According to the latest study, the major NTBs faced by exporters in different principal markets of India is based on facts furnished by exporters, trade bodies and internal research by the Economic Division, Commerce Ministry here.

Thus in the US, the major NTBs plaguing Indian exporters include rule imposed by US Customs, Buy American provisions to promote US-made iron foundry products, refusal of import consignments by the US Food and Drug Administration on simple reasons, registration, documentation and customs procedures, levies and charges, standards and other rigorous technical parameters.

In the European Union, which is composed of 15 countries and soon to become 25 with the addition of 10 on May 1, NTBs cover lack of harmonisation and common standards, labelling rules and regulations, NTBs related to sanitary and phytosanitary (SPS) conditions, pesticides residues, subsidies, health and hygiene conditions, testing and certification requirements for electric vehicles.

In Japan, the NTBs include authorisation requirement in the import of goods, large-scale retail store law, import quotas in respect of squid, seaweed, mackerel, sardine, herring and scallop, impractical and strict quarantine procedure and Japanese standards affecting food additives.

In Australia, they encompass prohibition of imports of milk-based items, SPS standards, non-refund of value-added tax, health inspection in the case of items shipped and import restrictions.

In West Asia and North Africa (WANA), the NTBs cover strict packaging and labelling requirements, regional trading arrangements and government monopoly.

In Bangladesh, they cover restrictions on bids for equipment to power sector, unnecessary delay at Bangladesh border (Benapole), delays related to issue of certificates and classification problems.
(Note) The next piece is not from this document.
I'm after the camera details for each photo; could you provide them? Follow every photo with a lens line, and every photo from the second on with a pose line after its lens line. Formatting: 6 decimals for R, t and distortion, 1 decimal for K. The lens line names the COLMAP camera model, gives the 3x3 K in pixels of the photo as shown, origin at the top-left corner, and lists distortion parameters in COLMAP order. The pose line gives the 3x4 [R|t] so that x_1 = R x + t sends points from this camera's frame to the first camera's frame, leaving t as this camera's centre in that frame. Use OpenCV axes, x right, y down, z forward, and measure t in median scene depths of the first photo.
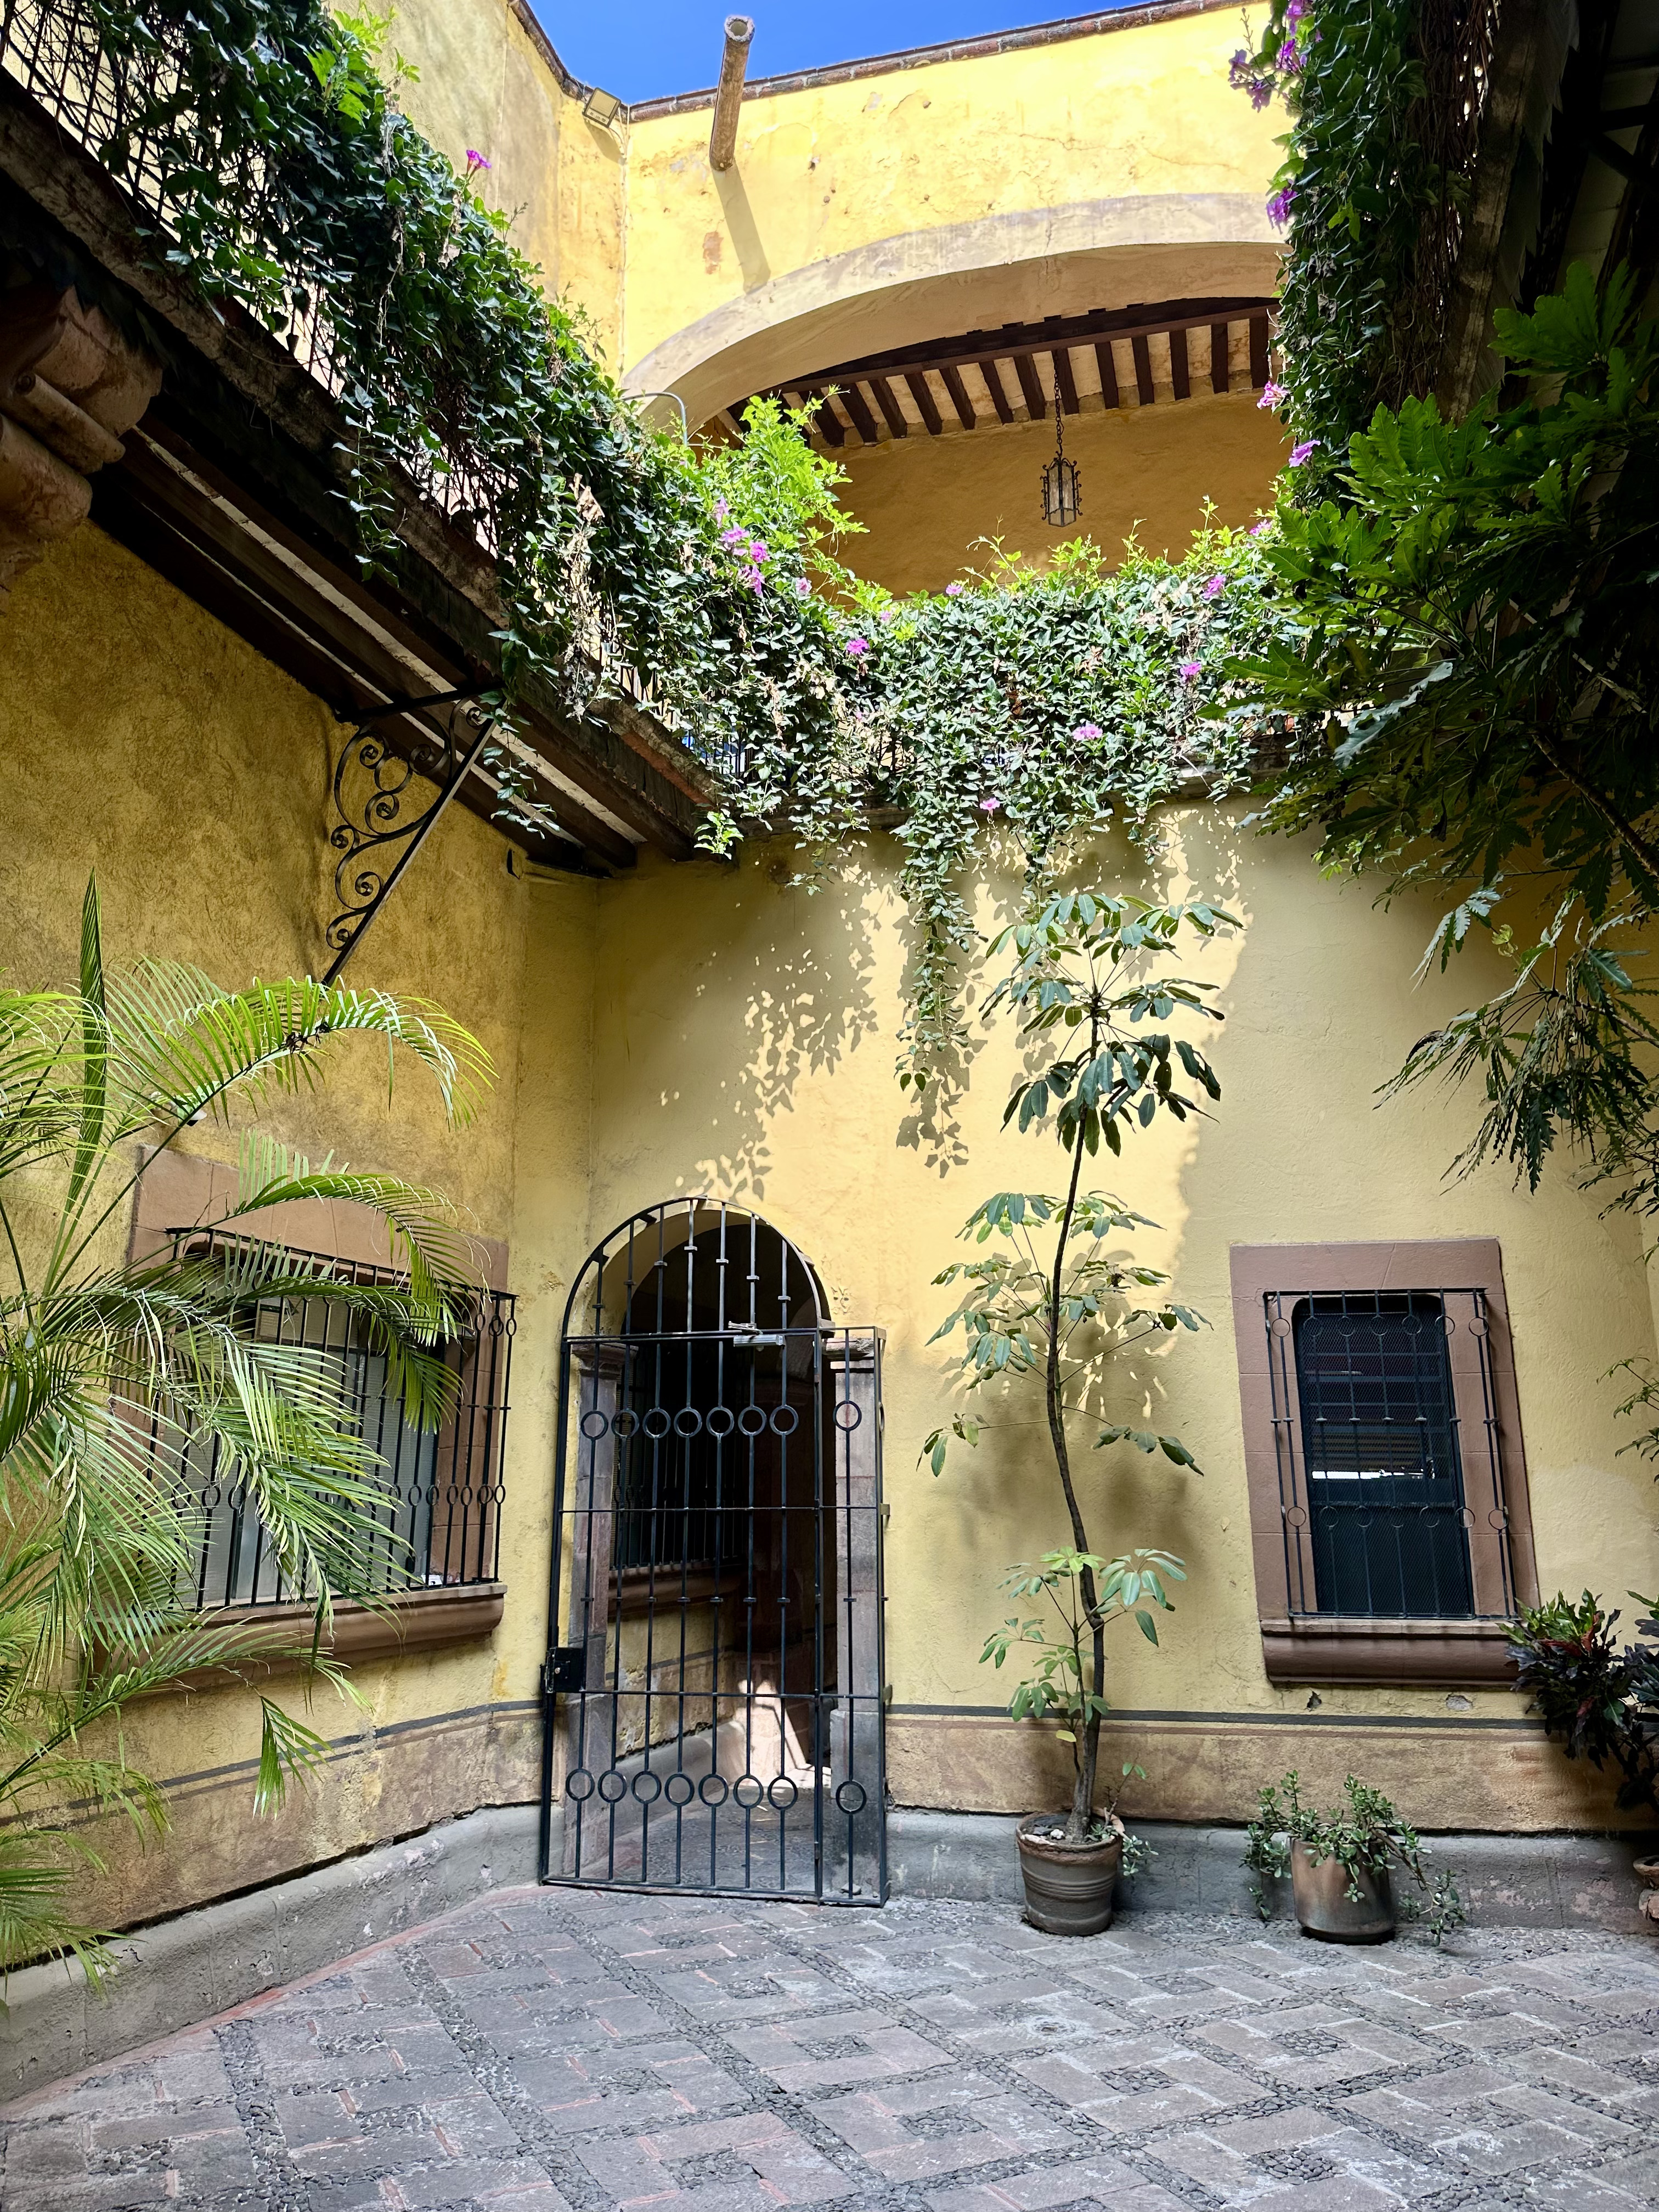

In the case of Brazil, the NTBs include anti-dumping duty on entry of jute bags, fixation of minimum price to prevent under-invoicing, marking of "En-Metro" on tyres, requirement for Bio-Availability and Bio-Equivalence (BABE) studies, extensive labelling and marketing requirements and charges for clearance at port and the merchant marine renewal tax.

In Tanzania, imposing of suspended duty and disallowing entry of jute bags weighing less than 1.7 kg remain the NTBs, while in Singapore, these include introduction of Singapore Consumer Protection (Safety Requirements) Regulations 2002 and Conformity Assessment Certificate for registration of hardware and related items.

Sri Lanka's NTB includes import restriction on essential/sensitive items, while China, a new entrant to WTO, has NTBs relating to restriction on imports, standardisation regulations, registration requirements, commodity inspection, quarantine rules and tax related barriers like VAT.

In Central Europe and Baltic Countries, the NTBs include stringent health rules for spices and microbiological count, mold count to be free from salmonella and e-coli bacteria, while in Venezuela, these include heavy fines to the importer and the forfeiture of the goods in case of under-invoicing of goods.